Score: 3.5 / 5
Angelina Jolie is one of those amazing stars who -- say what you want about her acting technique -- manages to jump across genre boundaries with more dexterity than most others. Apart from her real-life persona, she has entered the niche of old-fashioned divas who were true individualists and demanded attention if not much else. And while she doesn't really perform prolifically, we might say, the ones she does grace are as varied and surprising as anything she's done on screen or behind the camera. In only the last five years, she's voiced two animated characters (one for Disney and one for DreamWorks), reprised her iconic antihero fairy, reimagined the origins of Neverland and Wonderland, directed and starred in a disaffected romantic melodrama with her then-husband, and is about to premiere in the newest installment of the MCU as a goddess/alien/superhero. And here, she returns to the kind of action-thriller that launched her international stardom twenty years ago.

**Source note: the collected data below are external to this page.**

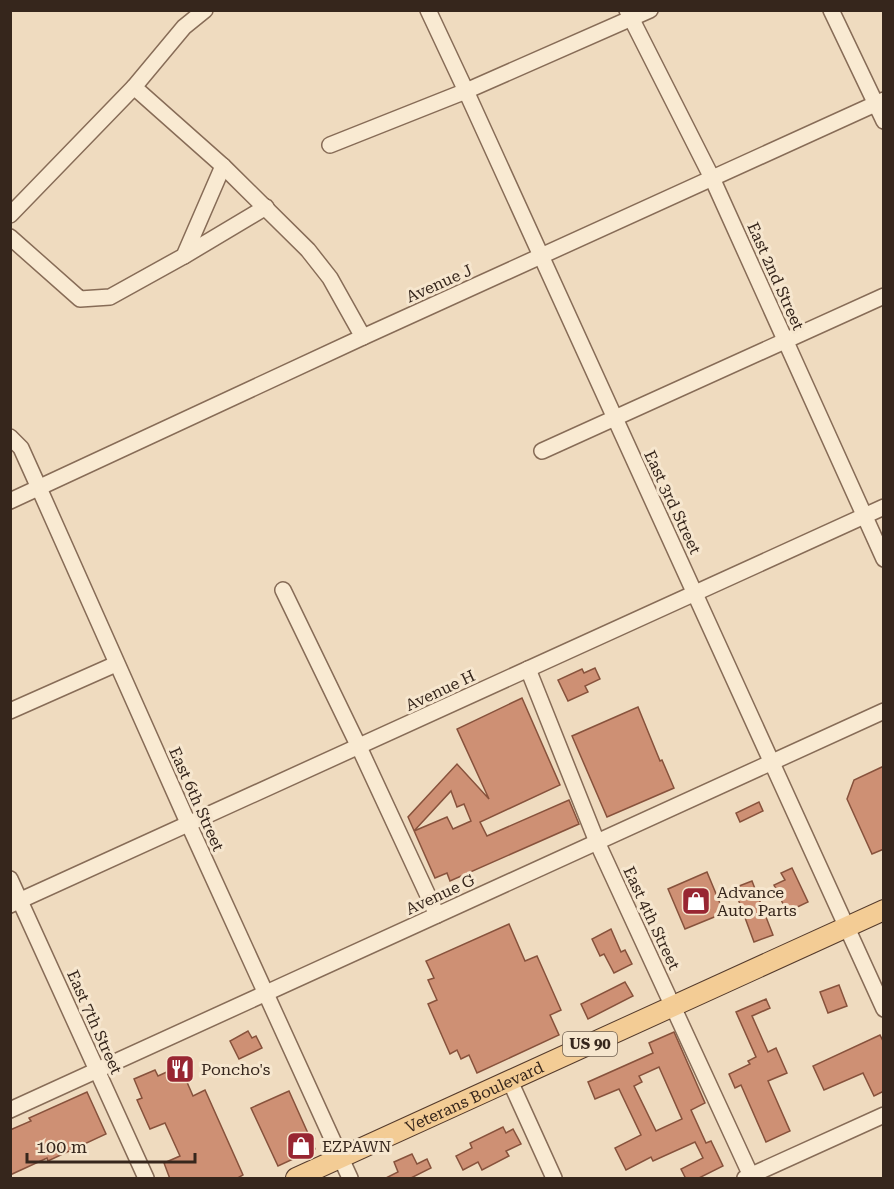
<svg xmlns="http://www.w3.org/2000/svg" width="894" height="1189" font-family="'Roboto Serif',serif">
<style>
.building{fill:#ce9074;stroke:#87523c;stroke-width:1.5;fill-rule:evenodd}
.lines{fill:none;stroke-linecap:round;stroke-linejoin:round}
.minor-casing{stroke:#876c57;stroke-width:18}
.major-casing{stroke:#553b2c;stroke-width:22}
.minor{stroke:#f9ead2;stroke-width:15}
.major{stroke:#f3cc95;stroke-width:20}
.labels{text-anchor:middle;stroke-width:6;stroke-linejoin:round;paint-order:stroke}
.shield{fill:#f6e6ce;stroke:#706051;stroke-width:1.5}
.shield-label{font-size:15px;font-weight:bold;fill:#36261c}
.street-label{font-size:16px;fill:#36261c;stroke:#f6e6ce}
.poi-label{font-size:16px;fill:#36261c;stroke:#f6e6ce;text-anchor:start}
</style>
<rect width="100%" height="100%" fill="#efdbbf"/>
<g class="building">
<path d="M595,668L600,679L585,686L588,692L568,701L558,680L582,669L584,673Z"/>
<path d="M522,698L560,785L480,822L487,836L569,800L579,824L450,881L447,873L435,878L408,817L457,764L489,799L457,729ZM451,791L457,807L464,804L471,821L453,829L447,817L414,831Z"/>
<path d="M638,707L660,761L662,760L674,788L607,817L572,736Z"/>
<path d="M884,766V849L872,854L847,799L854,780Z"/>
<path d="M759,802L763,811L740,822L736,813Z"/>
<path d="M792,868L808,902L787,912L774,885L785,880L781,873Z"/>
<path d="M707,872L724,913L685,929L668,889Z"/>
<path d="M752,881L773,935L754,942L734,888Z"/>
<path d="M509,924L525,961L537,956L561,1010L550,1015L559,1035L477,1073L469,1055L461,1059L457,1050L450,1054L428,1004L437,1000L428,980L434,978L426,961Z"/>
<path d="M611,929L621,952L625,950L632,964L614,973L604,954L600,956L592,939Z"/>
<path d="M625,982L633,996L588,1019L581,1004Z"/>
<path d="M839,985L847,1006L828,1013L820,992Z"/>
<path d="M766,999L770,1008L752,1016L768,1052L776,1048L787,1073L768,1081L790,1131L766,1142L741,1085L735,1088L729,1074L750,1064L748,1061L756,1057L736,1012Z"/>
<path d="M248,1031L252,1038L256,1036L262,1048L239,1059L230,1041Z"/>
<path d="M674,1032L705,1103L691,1110L706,1143L711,1141L723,1166L697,1179H686L681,1169L703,1158L695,1142L653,1161L651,1157L626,1170L615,1148L641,1135L619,1089L595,1099L588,1082L653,1053L649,1043ZM659,1067L682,1119L656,1131L634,1086L642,1082L639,1076Z"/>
<path d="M880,1035L884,1043V1091L874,1096L863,1073L824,1090L813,1066Z"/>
<path d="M180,1066L193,1096L205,1090L243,1175L236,1179H170L164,1163L180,1156L165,1123L150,1129L137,1100L142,1098L134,1079L155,1070L158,1076Z"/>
<path d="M289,1091L315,1149L278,1166L251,1108Z"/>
<path d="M87,1092L106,1134L48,1161L47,1158L10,1175V1130L31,1121L29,1118Z"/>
<path d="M503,1127L506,1133L513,1129L521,1144L506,1151L509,1156L482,1170L478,1162L463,1170L456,1156L472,1148L470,1143Z"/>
<path d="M412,1154L417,1164L427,1159L431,1168L409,1179H384L398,1172L394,1162Z"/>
</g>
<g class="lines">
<g class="minor-casing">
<g id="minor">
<path d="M428,10L466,91L884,1009"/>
<path d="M627,10L712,178L884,559"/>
<path d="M831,10L884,121"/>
<path d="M134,87L223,166L308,250L330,278L363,337"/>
<path d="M330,145L466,91L650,10"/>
<path d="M10,215L134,87L184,27L205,10"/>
<path d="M10,237L80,299L110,297L184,256L223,166"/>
<path d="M184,256L266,207"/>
<path d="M10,437L21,448L39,488L189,825L350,1178"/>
<path d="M542,451L884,296"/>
<path d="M10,501L363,337L884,100"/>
<path d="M283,590L359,747L437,915"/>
<path d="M528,669L597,842L752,1178"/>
<path d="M10,711L116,664"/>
<path d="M10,879L146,1178"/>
<path d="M10,905L884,507"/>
<path d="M510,1081L554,1178"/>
<path d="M10,1110L884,711"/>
<path d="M745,1178L884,1115"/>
</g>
</g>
<g class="major-casing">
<g id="major">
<path id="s1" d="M296,1178L884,910"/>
</g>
</g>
<use href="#minor" class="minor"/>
<use href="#major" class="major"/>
</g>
<defs>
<g id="shop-square" transform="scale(1.5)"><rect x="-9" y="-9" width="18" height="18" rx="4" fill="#982632" stroke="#f6e6ce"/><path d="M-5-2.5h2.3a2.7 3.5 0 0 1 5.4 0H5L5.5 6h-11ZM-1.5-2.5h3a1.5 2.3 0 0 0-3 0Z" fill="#fff"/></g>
<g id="restaurant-square" transform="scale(1.5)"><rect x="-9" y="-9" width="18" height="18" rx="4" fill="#982632" stroke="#f6e6ce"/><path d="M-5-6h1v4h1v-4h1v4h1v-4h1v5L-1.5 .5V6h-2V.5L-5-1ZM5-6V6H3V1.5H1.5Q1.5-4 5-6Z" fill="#fff"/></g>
</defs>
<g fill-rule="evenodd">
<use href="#shop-square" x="696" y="901"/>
<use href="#restaurant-square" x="180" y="1069"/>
<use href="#shop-square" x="301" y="1146"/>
</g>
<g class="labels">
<rect class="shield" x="563" y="1032" width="54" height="24" rx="4.5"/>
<g class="shield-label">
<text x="590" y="1049">US 90</text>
</g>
<g class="street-label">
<text transform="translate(776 276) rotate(66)" y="6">East 2nd Street</text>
<text transform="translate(439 283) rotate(-24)" y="6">Avenue J</text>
<text transform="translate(673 502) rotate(65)" y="6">East 3rd Street</text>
<text transform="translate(440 690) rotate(-25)" y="6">Avenue H</text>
<text transform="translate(197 799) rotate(66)" y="6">East 6th Street</text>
<text transform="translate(440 894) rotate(-25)" y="6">Avenue G</text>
<text transform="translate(652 918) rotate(65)" y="6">East 4th Street</text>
<text transform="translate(95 1022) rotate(66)" y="6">East 7th Street</text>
<text dy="6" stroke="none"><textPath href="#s1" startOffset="196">Veterans Boulevard</textPath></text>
</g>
<g class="poi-label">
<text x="717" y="898">Advance<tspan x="717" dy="18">Auto Parts</tspan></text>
<text x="201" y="1075">Poncho's</text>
<text x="322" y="1152">EZPAWN</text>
</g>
</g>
<rect width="894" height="1189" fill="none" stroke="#36261c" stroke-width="24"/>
<path d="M27 1153v9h168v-9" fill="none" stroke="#36261c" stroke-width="3"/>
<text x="36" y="1153" font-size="18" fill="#36261c" stroke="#f6e6ce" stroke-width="4.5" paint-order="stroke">100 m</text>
</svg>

The latest work from Taylor Sheridan is at once more of the same great stuff and disappointingly the same as so many others. His films (he directed Wind River and wrote Hell or High Water and Sicario) tend to depict rough, weary, and violent people clashing on the bleak frontiers of American wastes. And while the plots are always tight and deliberately paced, the themes and characters are endlessly complex. His hellish landscapes, drifting with sand or snow while baked by an unforgiving sun, provide a distinctly Romantic backdrop to the inner lives of his tormented protagonists. This time around, we're soaring above the hills and forests of rural Montana, not far from Yellowstone National Park. Beautiful, of course, and dangerous, it appears to be in the dry season, when lighting causes raging forest fires that can race like the wind and turn on a dime.

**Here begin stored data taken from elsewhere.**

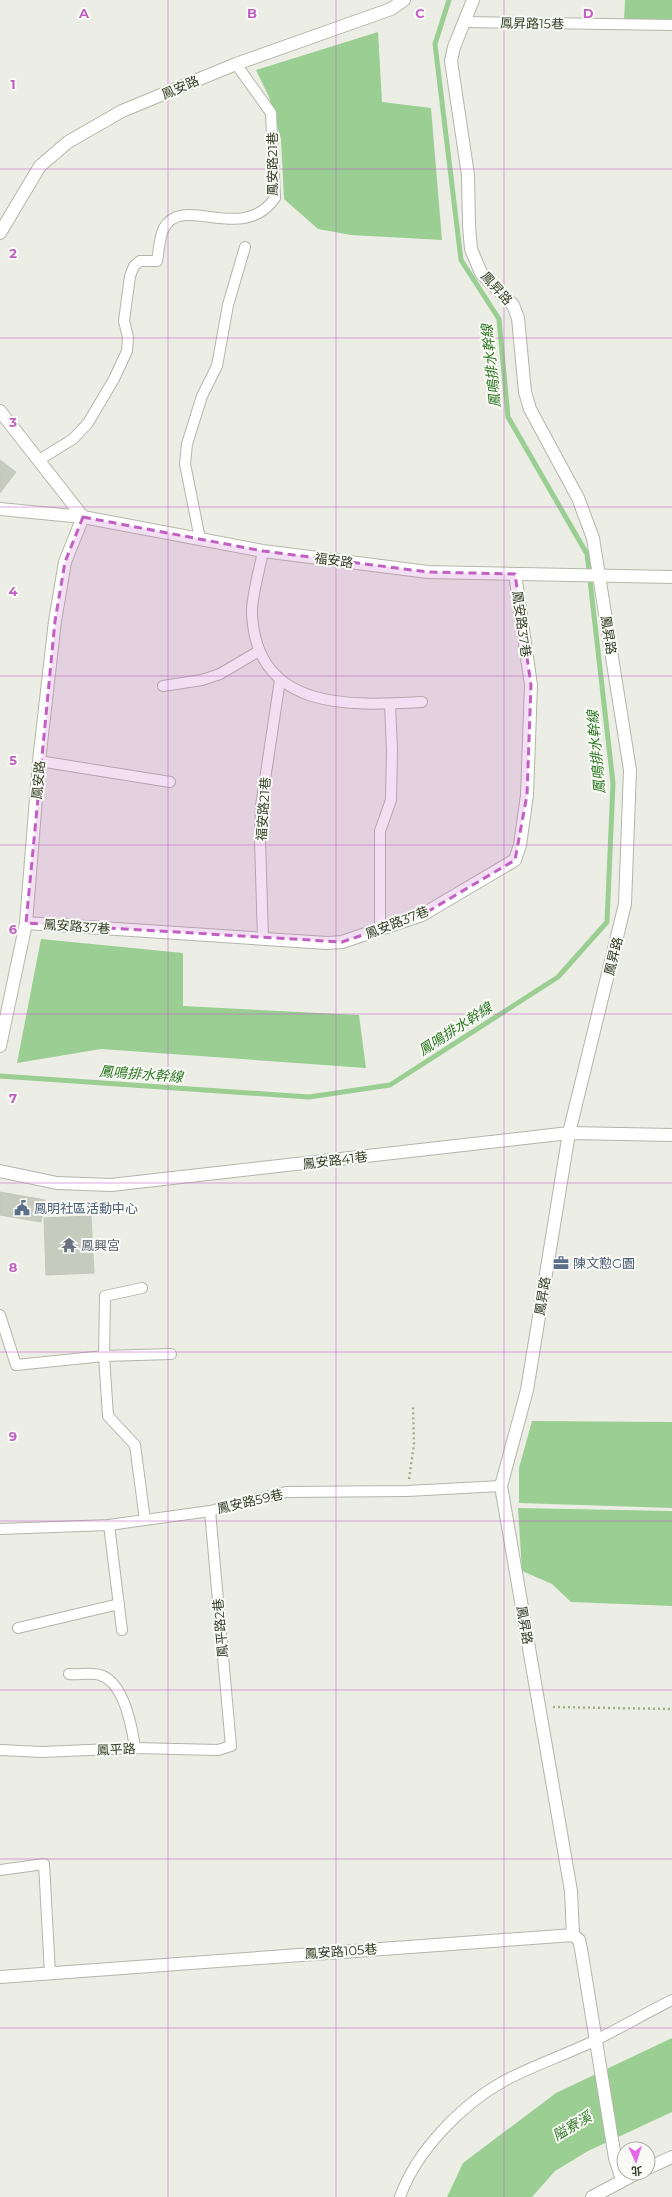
<svg xmlns="http://www.w3.org/2000/svg" width="672" height="2197" viewBox="0 0 672 2197" font-family="Montserrat,'Noto Sans TC',sans-serif">
<style>
.water{fill:#9ace92}
.lines{fill:none;stroke-linecap:round;stroke-linejoin:round}
.stream{stroke:#9ace92;stroke-width:5}
.building{fill:#c7cbbe;stroke:#c3c7b8}
.lane-casing{stroke:#b1b6a9;stroke-width:12}
.street-casing{stroke:#b1b6a9;stroke-width:14}
.secondary-casing{stroke:#b2b9a5;stroke-width:14}
.path{stroke:#a0af88;stroke-width:2.5;stroke-dasharray:2 3;stroke-linecap:butt}
.lane{stroke:#fff;stroke-width:10}
.street{stroke:#fff;stroke-width:12}
.secondary{stroke:#fff;stroke-width:12}
.marked{fill:#c160c2;fill-opacity:0.2;stroke:#c160c2;stroke-width:3;stroke-dasharray:8 5;stroke-linejoin:round}
.grid{fill:none;stroke:#c160c2;stroke-width:1;stroke-opacity:0.55}
.labels{text-anchor:middle;dominant-baseline:central;stroke-width:4;stroke-linejoin:round;paint-order:stroke}
.street-label{font-size:13px;fill:#343f26;stroke:#f9faf6}
.service-label{font-size:13px;fill:#4e5e75;stroke:#f9faf6;text-anchor:start}
.worship-label{font-size:13px;fill:#5b616d;stroke:#f9faf6;text-anchor:start}
.water-label{font-size:14px;font-style:italic;fill:#2d7823;stroke:#f9faf6}
.grid-label{font-size:13px;text-anchor:middle;font-weight:bold;fill:#c160c2;stroke:#f9faf6;stroke-width:4;stroke-linejoin:round;paint-order:stroke}
</style>
<rect width="100%" height="100%" fill="#eceee6"/>
<g class="water">
<path d="M625 0H672V28L624 21Z"/>
<path d="M378 32 382 102 431 108 442 240 351 235 318 229 284 199 281 139 269 97 256 70Z"/>
<path d="M41 939 183 953V1006L359 1015 366 1068 101 1049 17 1063Z"/>
<path d="M532 1421 672 1422V1508L519 1503V1468Z"/>
<path d="M518 1508 672 1511V1606L571 1602 552 1584 522 1571Z"/>
<path d="M672 2038V2112L588 2151 555 2171 532 2197H447L463 2163 556 2093Z"/>
</g>
<g class="lines">
<path class="stream" d="M0 1076 309 1097 390 1085 558 977 607 922 613 783 587 554 508 417 499 319 461 260 435 44 449 0"/>
</g>
<g class="building">
<path d="M0 460 16 472 0 493Z"/>
<path d="M0 1192 45 1200 41 1222 0 1215Z"/>
<path d="M91 1216 94 1273 46 1275 44 1218Z"/>
</g>
<g class="lines">
<defs>
<g id="lane">
<path d="M465 22 672 25"/>
<path d="M39 460 73 439 88 423 114 379 127 351 128 337 124 321 130 276 134 266 140 261H157C159 251 159 237 164 228 183 193 242 245 275 198L271 113 236 64"/>
<path d="M200 539 185 464 187 444 202 396 217 366 228 305 245 247"/>
<path d="M263 551C260 568 251 598 252 614 257 711 349 706 422 702"/>
<path d="M163 686 202 680 220 674 259 651"/>
<path d="M39 761 170 782"/>
<path d="M380 930V831L391 800 392 750 390 704"/>
<path d="M263 939 260 840 261 806 280 680"/>
<path d="M142 1288 105 1296 104 1356 108 1416 135 1445 145 1520"/>
<path d="M0 1315 16 1365 104 1356 171 1354"/>
<path d="M109 1525 122 1630"/>
<path d="M0 1529 109 1525 210 1511 286 1492 407 1491 501 1486"/>
<path d="M18 1628 119 1604"/>
<path d="M69 1674C78 1675 91 1672 100 1675 124 1682 132 1727 135 1748"/>
<path d="M0 1750 42 1752 135 1748 218 1750 231 1746 210 1511"/>
<path d="M0 1870 44 1864 50 1973"/>
<path d="M400 2197C416 2151 463 2103 506 2080 534 2065 565 2055 594 2041 620 2028 646 2013 672 2000"/>
</g>
<g id="street">
<path d="M473 0 454 47 451 61 468 175 469 226 471 249 481 273 513 305 518 318 525 392 530 409 578 498 593 538 630 770 625 904 569 1133 527 1390 501 1486 571 1891 573 1935"/>
<path d="M26 923 327 943 342 942 422 915 515 860 520 845 527 795 531 685 515 574"/>
<path d="M0 1171 57 1183 111 1185 569 1133 672 1135"/>
<path d="M0 1977 573 1935 579 1940 581 1949 615 2158 622 2180"/>
<path d="M648 2168 672 2157"/>
<path d="M592 2197 637 2173"/>
</g>
<g id="secondary">
<path d="M0 233 40 166 68 142 122 111 236 64 391 9 404 0"/>
<path d="M0 411 83 517 65 562 55 621 39 761 26 923 0 1046"/>
<path d="M0 509 83 517 263 551 428 572 672 577"/>
</g>
</defs>
<use href="#lane" class="lane-casing"/>
<use href="#street" class="street-casing"/>
<use href="#secondary" class="secondary-casing"/>
<g class="path">
<path d="M409 1479 414 1445 413 1406"/>
<path d="M553 1707 672 1709"/>
</g>
<use href="#lane" class="lane"/>
<use href="#street" class="street"/>
<use href="#secondary" class="secondary"/>
</g>
<path class="marked" d="M83 517 263 551 428 572 515 574 531 685 527 795 515 860 422 915 342 942 26 923 55 621 65 562Z"/>
<path class="grid" d="M168 0V2197M336 0V2197M504 0V2197M0 169H672M0 338H672M0 507H672M0 676H672M0 845H672M0 1014H672M0 1183H672M0 1352H672M0 1521H672M0 1690H672M0 1859H672M0 2028H672"/>
<defs>
<symbol id="civic-bare" viewBox="-9 -9 18 18"><path d="M-.6-6.5H3V-4.5H.6V-3L4-1V1h2V6H-6V1h2V-1L-.6-3ZM-1.2 2.5V6h2.4V2.5Z" fill="#5c6f8a" stroke="#f9faf6" stroke-width="2.5" paint-order="stroke"/></symbol>
<symbol id="temple-bare" viewBox="-9 -9 18 18"><path d="M0-6L5-2H3V0L6.5 2.5H4V6H1.5V3h-3V6H-4V2.5H-6.5L-3 0V-2H-5Z" fill="#6b7280" stroke="#f9faf6" stroke-width="2.5" paint-order="stroke"/></symbol>
<symbol id="office-bare" viewBox="-9 -9 18 18"><path d="M-6-3h4V-5.5h4V-3h4V5H-6ZM-1-4.5V-3h2v-1.5ZM-6 0V1H6V0Z" fill="#5c6f8a" stroke="#f9faf6" stroke-width="2.5" paint-order="stroke"/></symbol>
</defs>
<g fill-rule="evenodd">
<use href="#civic-bare" x="11" y="1197" width="22" height="22"/>
<use href="#temple-bare" x="58" y="1234" width="22" height="22"/>
<use href="#office-bare" x="550" y="1252" width="22" height="22"/>
</g>
<g class="labels">
<g class="street-label">
<text transform="translate(532 23) rotate(1)">鳳昇路15巷</text>
<text transform="translate(180 87) rotate(-23)">鳳安路</text>
<text transform="translate(272 164) rotate(-90)">鳳安路21巷</text>
<text transform="translate(497 288) rotate(48)">鳳昇路</text>
<text transform="translate(334 560) rotate(8)">福安路</text>
<text transform="translate(522 624) rotate(82)">鳳安路37巷</text>
<text transform="translate(609 635) rotate(81)">鳳昇路</text>
<text transform="translate(38 780) rotate(-85)">鳳安路</text>
<text transform="translate(263 809) rotate(-86)">福安路21巷</text>
<text transform="translate(397 922) rotate(-21)">鳳安路37巷</text>
<text transform="translate(77 926) rotate(4)">鳳安路37巷</text>
<text transform="translate(613 956) rotate(-76)">鳳昇路</text>
<text transform="translate(335 1160) rotate(-7)">鳳安路41巷</text>
<text transform="translate(542 1296) rotate(-81)">鳳昇路</text>
<text transform="translate(250 1501) rotate(-13)">鳳安路59巷</text>
<text transform="translate(525 1625) rotate(80)">鳳昇路</text>
<text transform="translate(220 1628) rotate(-95)">鳳平路2巷</text>
<text transform="translate(116 1749) rotate(-2)">鳳平路</text>
<text transform="translate(341 1951) rotate(-4)">鳳安路105巷</text>
</g>
<g class="service-label">
<text x="34" y="1208">鳳明社區活動中心</text>
<text x="573" y="1263">陳文懃G園</text>
</g>
<g class="worship-label">
<text x="81" y="1245">鳳興宮</text>
</g>
<g class="water-label">
<text transform="translate(491 366) rotate(-96)">鳳鳴排水幹線</text>
<text transform="translate(596 752) rotate(-95)">鳳鳴排水幹線</text>
<text transform="translate(455 1029) rotate(-33)">鳳鳴排水幹線</text>
<text transform="translate(141 1074) rotate(4)">鳳鳴排水幹線</text>
<text transform="translate(572 2126) rotate(-31)">隘寮溪</text>
</g>
</g>
<g class="grid-label">
<text x="84" y="18">A</text>
<text x="252" y="18">B</text>
<text x="420" y="18">C</text>
<text x="588" y="18">D</text>
<text x="13" y="89">1</text>
<text x="13" y="258">2</text>
<text x="13" y="427">3</text>
<text x="13" y="596">4</text>
<text x="13" y="765">5</text>
<text x="13" y="934">6</text>
<text x="13" y="1103">7</text>
<text x="13" y="1272">8</text>
<text x="13" y="1441">9</text>
</g>
<g transform="translate(636 2161) rotate(176)"><circle r="19" fill="#f9faf6" stroke="#aaafa3"/>
<path d="M0-3L7 15L0 10L-7 15Z" fill="#e468e9"/>
<text y="-6" font-size="11" font-weight="bold" text-anchor="middle" fill="#343f26">北</text>
</g>
</svg>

Have you ever heard of a smoke-jumper? Because I sure had not before seeing Angelina Jolie leap from a chopper directly above a blazing wildfire. She's part of a daring team of firefighters who, it seems, might be in this line of work more for the thrill than the fight; nevertheless, they are the first on the ground to try and hold the line of advancing flames. Jolie's character, Hannah, is quickly established as fairly reckless, perhaps trying to hard to be "one of the boys," or to escape some past trauma. Unfortunately, she's also slyly painted as a bit crazy, having just bombed a psych evaluation after witnessing kids die in a fire that she should have been able to save. Subject to bouts of PTSD, she's reassigned from a helicopter to a lonely watchtower, something she sees as boring and even demeaning. Will this movie feature her redemption or her destruction? Considering Sheridan's oeuvre, it's hard to predict.
Parallel to Hannah's predicament, we're introduced to Owen and his young son Connor fleeing Florida. Owen's shady work as a forensic accountant -- is that a real thing? -- has unearthed something dangerous in judicial offices, and now they've apparently hired assassins to take him out of the picture. Their cross-country trip takes them to Montana, where Owen plans to hide out with his brother; somehow the assassins know where he's headed and succeed in their mission. Partially. Connor escapes, meets Hannah, and their relationship blossoms.
Sort of. She's not exactly happy to have a kid around, and he's terrified of anyone and everyone around him. It doesn't help that the two assassins (played by a surprisingly scary duo of Aiden Gillen and Nicholas Hoult) are really good at their job. Target after target leads them closer to their prey until we find ourselves in a breakneck series of chases in a hellish wilderness: devilish assassins, walls of angry red flames, choking smoke and ash falling like snow, and of course injured heroes desperate to find sanctuary.
While I really enjoyed the film, more than once I found myself disappointed in what seemed to be unfocused storytelling. We jump around quickly and suddenly between a cast of characters that is a little too wide for such an otherwise streamlined primary arc. Owen's brother Ethan (Jon Bernthal) and his pregnant wife Allison (Medina Senghore, who deserved a movie unto herself for this role) get a little less than half the amount of screen time, and the film hops around even to the assassins with alarming frequency. The result is, to be fair, a more holistic view of the community, the work, the region, and the network of characters; it also sacrifices a lot of potentially significant character moments that would make these people as deep as Sheridan's usually are. In many ways, this felt more like adventure thrillers like The River Wild or even ensemble disaster movies like The Poseidon Adventure: a throwback that likes its actors more than its characters, and its conceit more than anything. I'm not mad about it, and if it proves the genre isn't dead yet, that's so much the better.